まず、目に見えない脅威という側面:誰もが思いつくと思うけれど、放射能がまずあがる。その他に、例えば農薬や添加物、5G、地球温暖化、日常に潜む災いや過ち、人間の持つ邪悪さ、過去のトラウマなど。目には見えないけれど、人間の健康な心身を脅かす、あるいは恐れや不安を与えるものをあげていくとたくさん見つかる。
自分自身の日常生活を変えないでおこうと思えばそうできるけれど、目に見えない鎖が存在し、真の意味でくつろげない。この鎖の硬さ強さ太さは人によってさまざま。放射能のときも、住んでいるところから急いで脱出した人もいれば、「心配なレベルではない」という広報を信じた人もいる。
目に見えない脅威がもたらす鎖とは、恐怖と疑い、憎悪だ。
人間の叡智には、恐怖を勇気に、疑いを信頼に、憎悪を友愛に変容させる力があると言われている。
恐怖を勇気に変えること。恐怖は人を縮こまらせるから、フィジカルなアプローチが意外と役にたつ。まず、息を吸う。肩が上がるくらいたっぷり吸って、ゆっくりゆっくりなが〜く鼻から出す。何回かする。
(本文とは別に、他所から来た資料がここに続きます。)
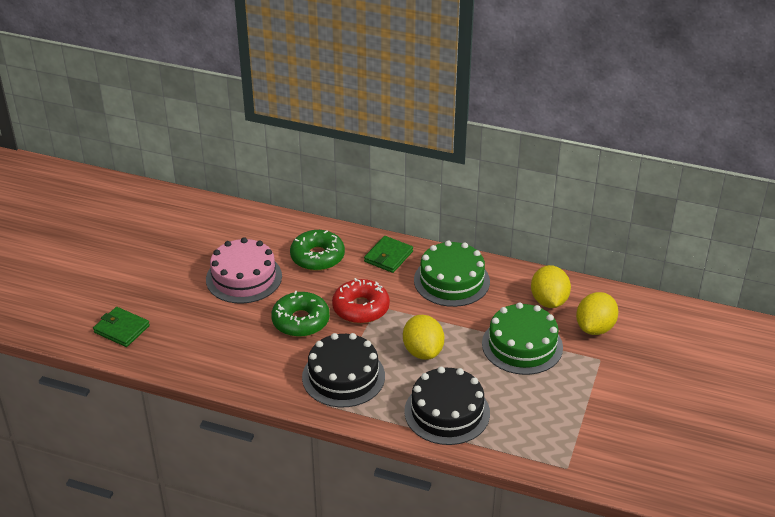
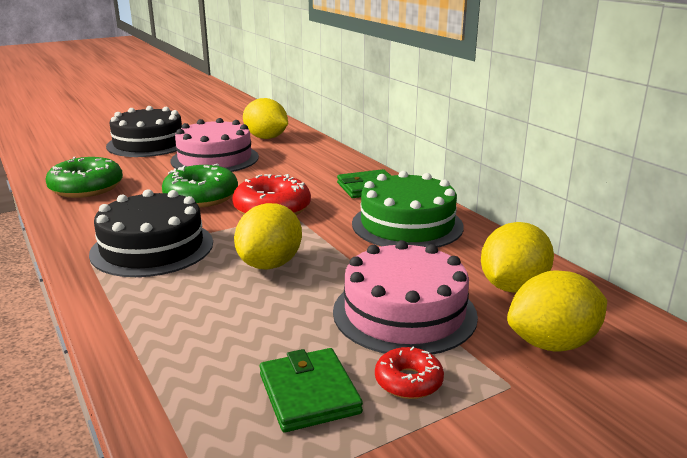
camera: 40 degrees right, 15 degrees down
(121, 329) = (70, 154): green wallet -> green wallet (309, 393)
(240, 232) = (266, 138): none -> yellow lemon
(317, 257) = (300, 167): green donut -> green donut (86, 188)
(447, 412) = (188, 331): black cake -> black cake (148, 143)
(522, 345) = (404, 313): green cake -> pink cake
(564, 380) = (408, 381): none -> red donut

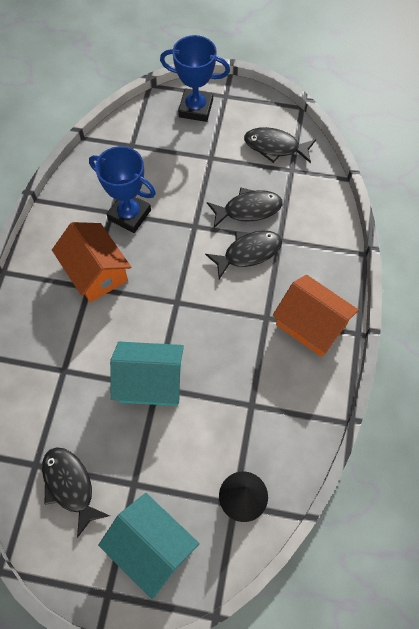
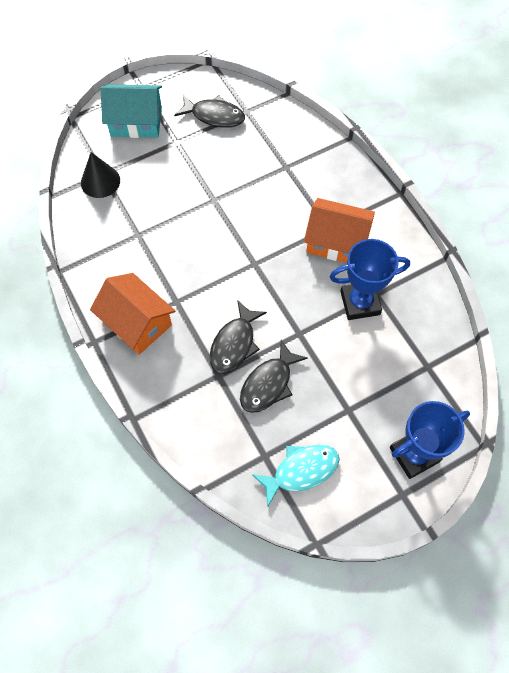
camera: 140 degrees right, 0 degrees up
(150, 381) = (221, 201): turquoise house -> none
(275, 147) = (301, 471): black fish -> turquoise fish
(311, 324) = (137, 322): orange house -> orange house turned 45 degrees clockwise

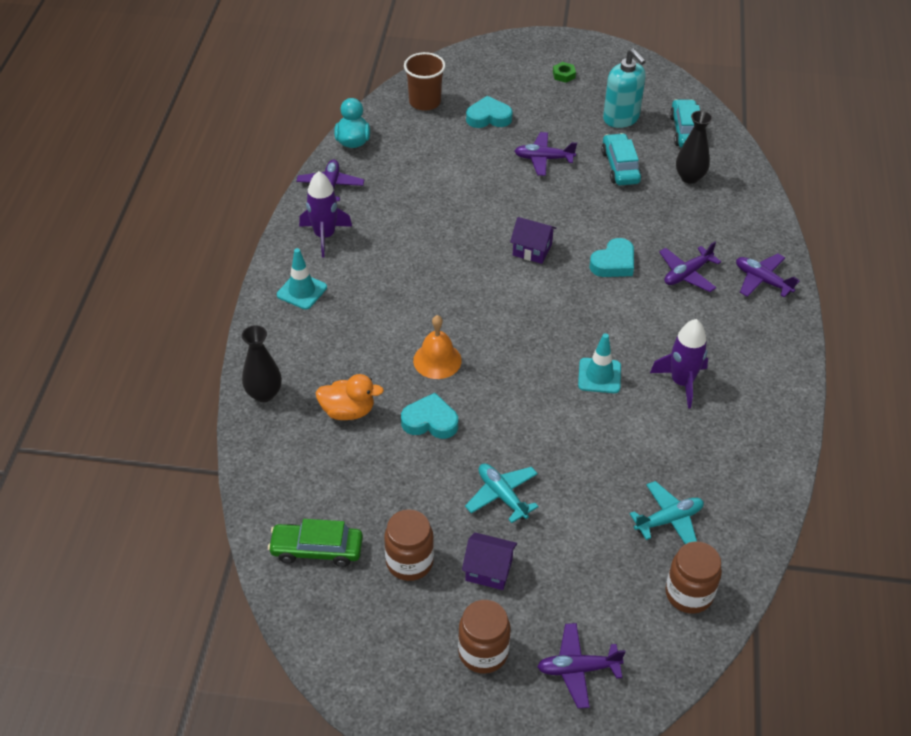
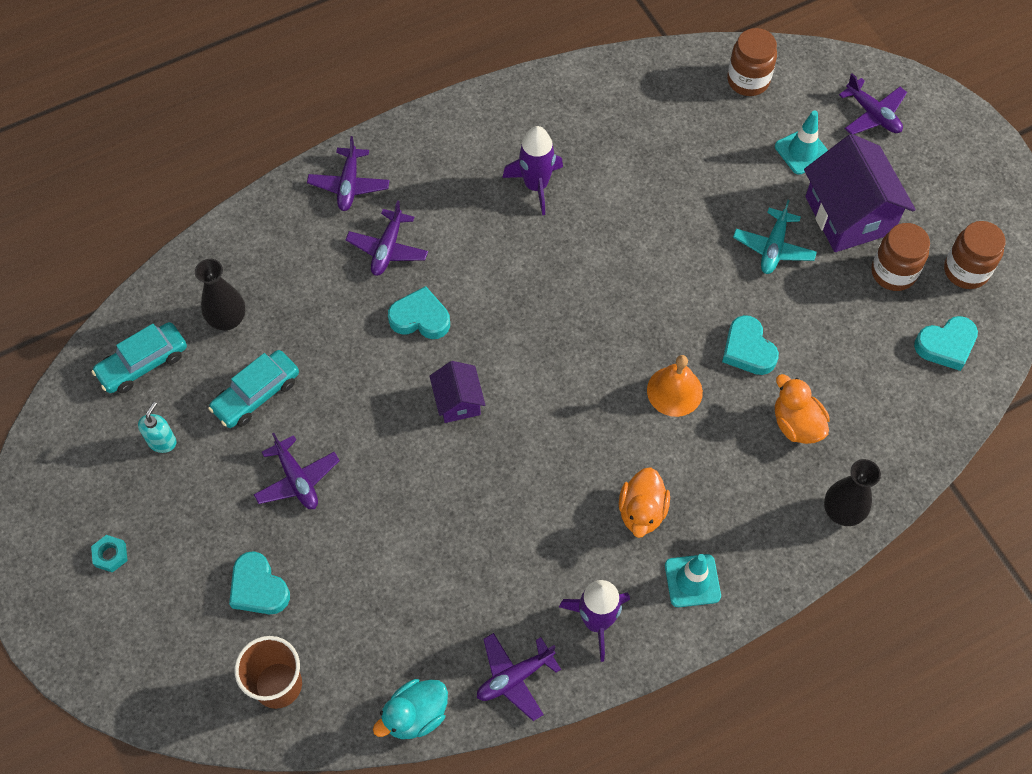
camera: 125 degrees left, 15 degrees up
(317, 549) = (946, 345): green car -> turquoise heart
(369, 294) = (642, 511): none -> orange duck
(483, 652) = (917, 177): brown jar -> brown jar (966, 270)
(489, 570) = (849, 215): purple house -> purple house, size x1.89
(563, 75) = (110, 555): green nut -> turquoise nut
(599, 376) = (581, 250): turquoise traffic cone -> turquoise traffic cone (802, 151)
(621, 118) = (162, 441): turquoise soap dispenser -> turquoise soap dispenser, size x0.55
(669, 520) = (692, 124): turquoise plane -> none
(687, 274) = (387, 249): purple plane -> purple plane turned 90 degrees clockwise

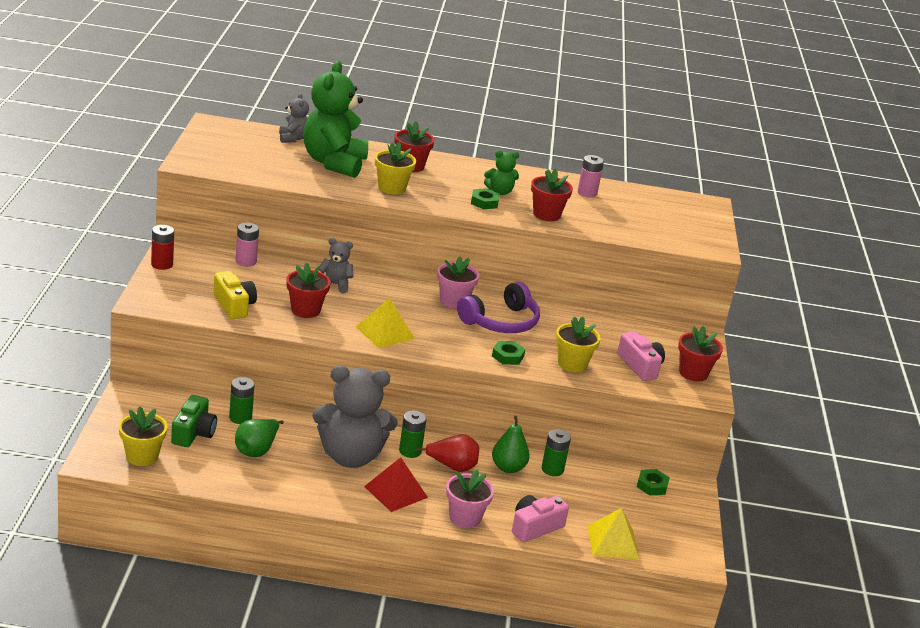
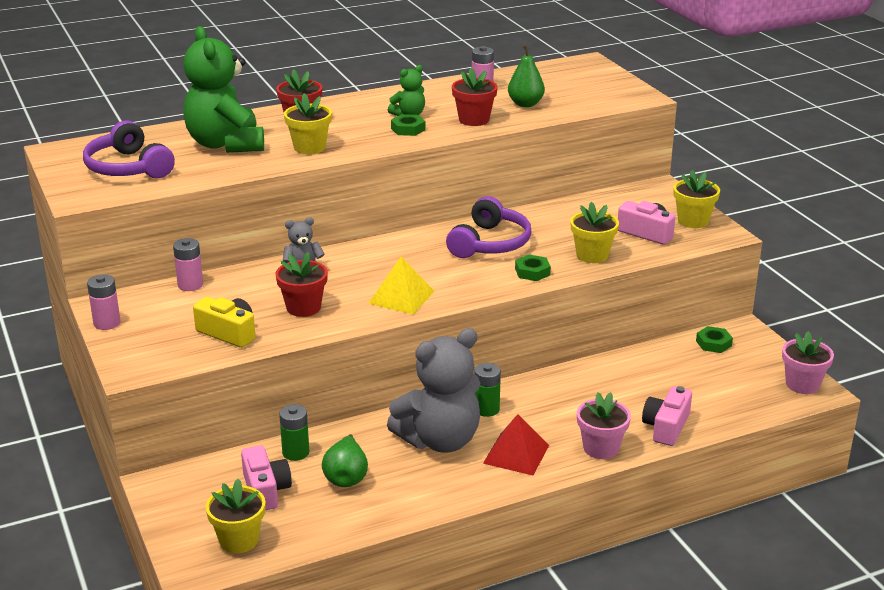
camera: 25 degrees left, 0 degrees up
(162, 264) = (107, 323): red battery -> pink battery
(193, 433) = (265, 490): green camera -> pink camera
(245, 154) = (128, 168): none -> purple headphones
(293, 138) = (157, 136): grey teddy bear -> none
(452, 467) = (538, 406): red pear -> none
(454, 301) = (428, 242): pink flower pot -> pink flower pot (802, 384)
(508, 468) = (585, 384): green pear -> green pear (525, 104)
(552, 469) = (622, 367): green battery -> none
(613, 542) = (740, 408): yellow pyramid -> none
(693, 373) = (693, 221): red flower pot -> yellow flower pot

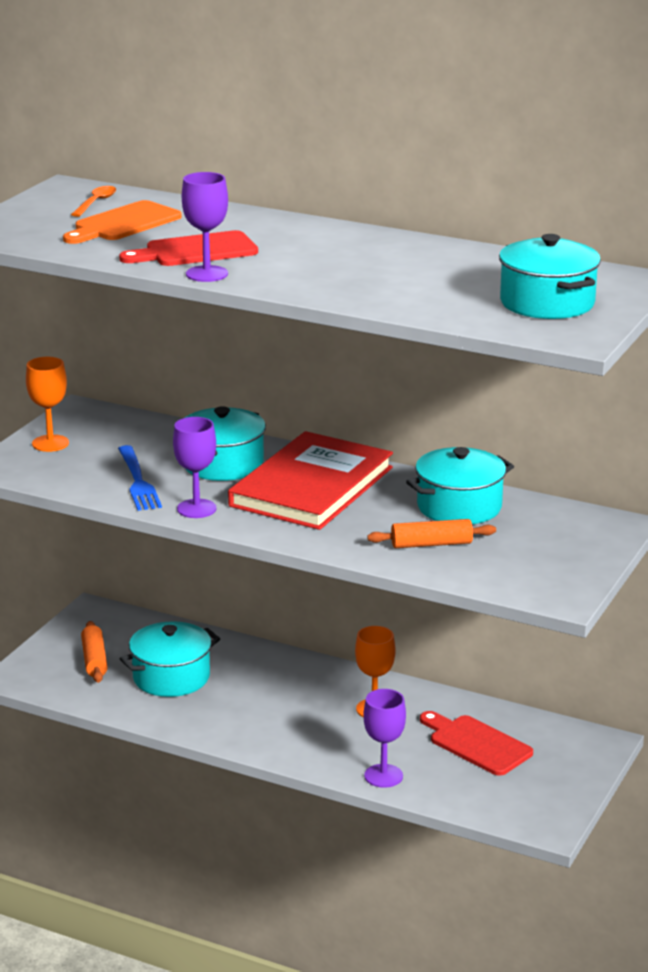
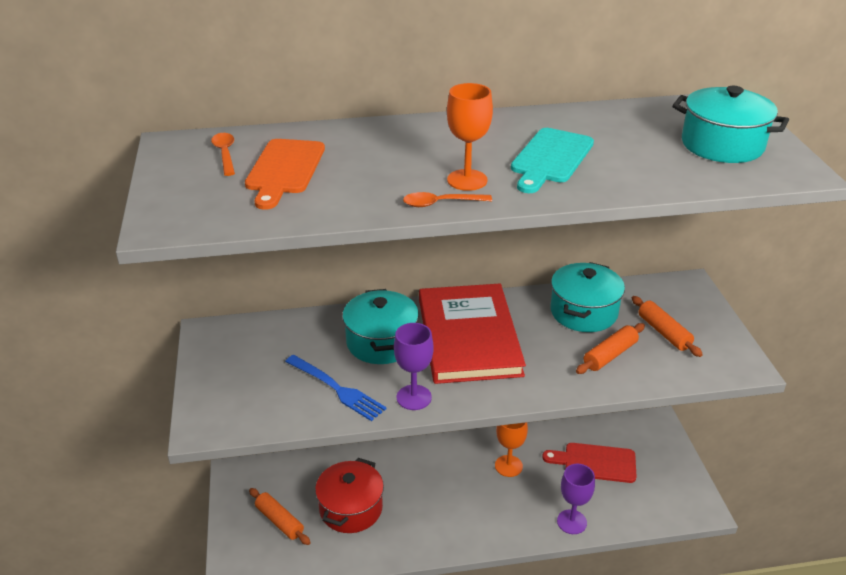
camera: 35 degrees left, 10 degrees up
(50, 443) = (220, 379): orange goblet -> orange goblet (467, 180)
(171, 677) = (351, 508): turquoise pot -> red pot
(195, 251) = (392, 180): red cutting board -> none
(207, 274) = (441, 203): purple goblet -> orange spoon
(360, 271) = (550, 158): none -> turquoise cutting board
(519, 548) = (663, 332): none -> orange rolling pin

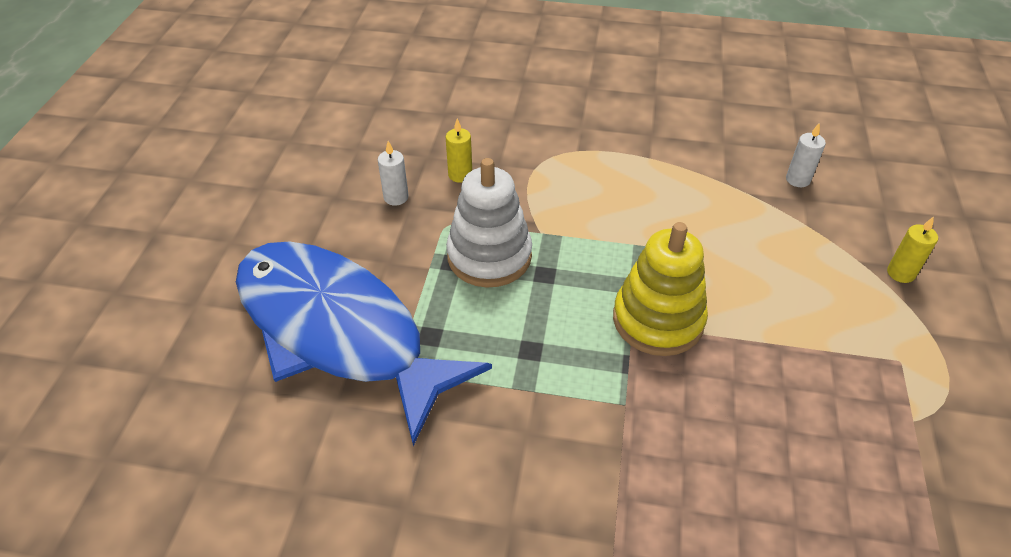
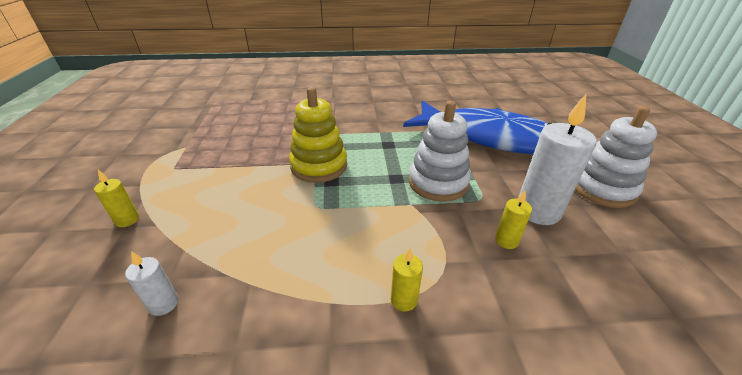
camera: 165 degrees right, 10 degrees down
(284, 210) = (602, 188): none -> white stacking toy
(396, 197) = (537, 211): white candle -> white candle, size x2.07
(586, 148) = (404, 300): none -> yellow candle

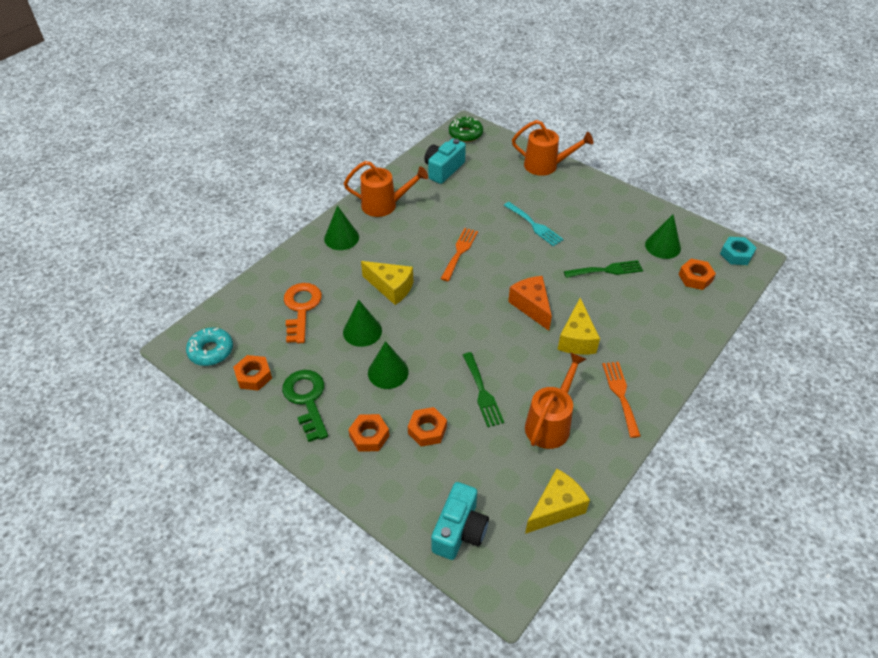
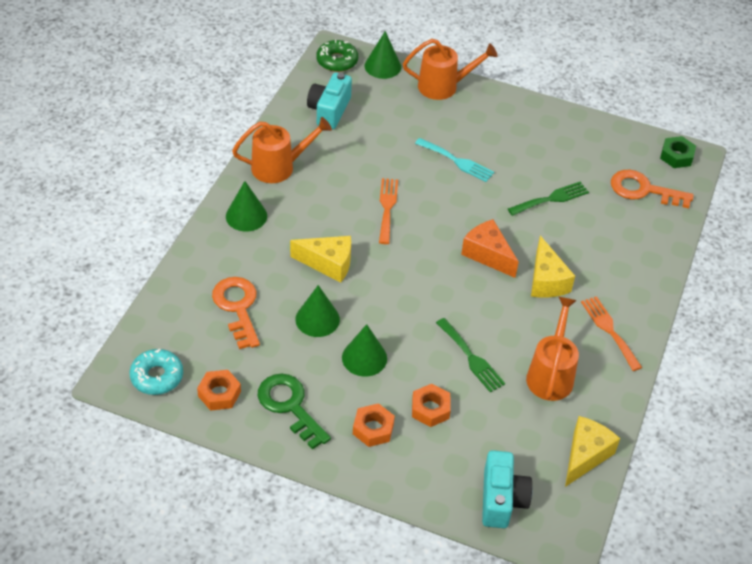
camera: 20 degrees left, 0 degrees up
(663, 246) = (600, 160): green cone -> green cone (382, 66)
(695, 278) = (643, 190): orange nut -> orange key
(736, 254) = (676, 156): turquoise nut -> green nut

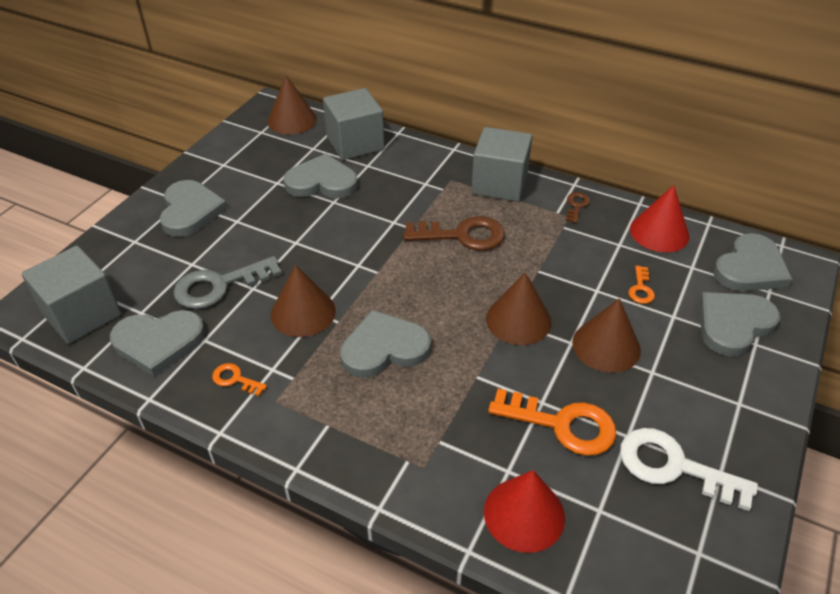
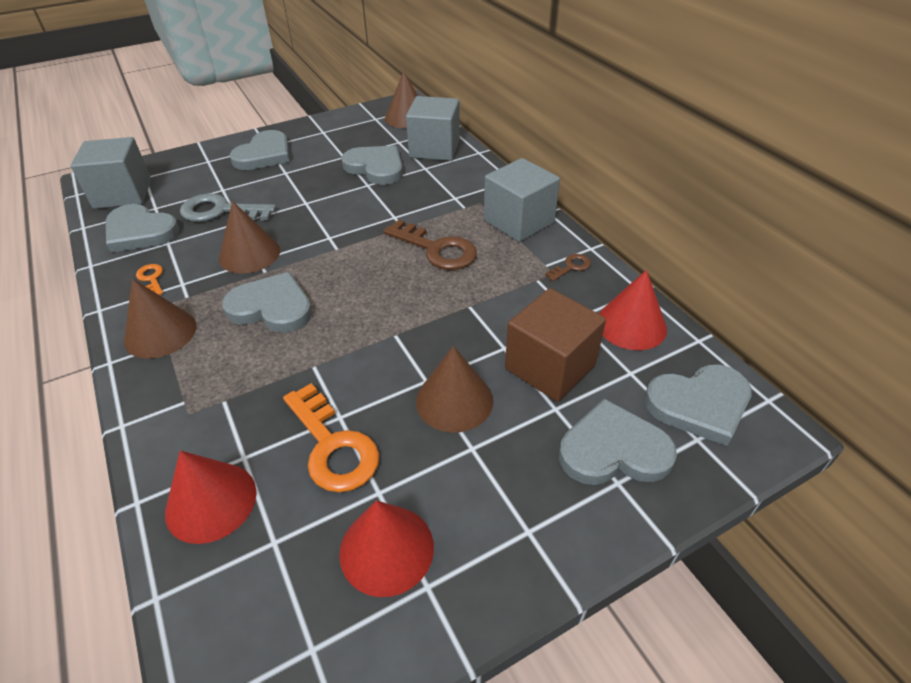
camera: 35 degrees right, 0 degrees up
(518, 320) = (402, 338): brown cone -> brown cone (160, 333)
(641, 289) = (550, 367): orange key -> brown cube
(674, 467) = (386, 549): white key -> red cone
腹式呼吸ができればなおよい。動きをつけながら呼吸してもいい。それから全身に力を入れて、ふっと緩めてみる。緩める時は徹底的に手放す。自分の体を空間に委ねる感覚。これを何回か行なうと、まず恐怖による緊張が解ける。他にも色々あるけれど、今はこれだけ。
不信を信頼に変えることの方が難しい。色々な情報をむやみやたらと信頼するのではない。何が事実で、何が事実でないかを見極める、自分の判断を信頼できるか。それには、自分自身を研鑽する必要がまだまだある。信頼できるとしたら「なるようにしかならない」という一事のみだ。それは無責任かもしれないけれど私の本音だ。
私に限らず、日本人の多くには「自分には起こらない」という根拠のない信頼(油断ともいうが)がある。それで、実際に危なくなってきたら次に来るのは「怖い怖い、なんとか助かりたい」のはずなんだけど、それはすっ飛ばすか、割りにあっさりと手放しちゃって「起こったものは、しかたない」という諦念に向かう人が多いように思う。
その理由はもう少し考えてみたいが、それがある種の落ち着きを与えてくれることは確かだ。不用意だとか能天気だとか、海外では批判もあるようだが、パニックになるよりはいいと思う。
勇気を持って冷静に事態を受け止める。互いに共感し合い、困っている人に心とエネルギー(物資やお金を含む)を向ける。精一杯頑張ってくれている人に感謝する。自分自身の判断を信頼する。
そして、最終的には「なるようにしかならない」を、諦めではなく運命へのポジティブな信頼として受け入れたい。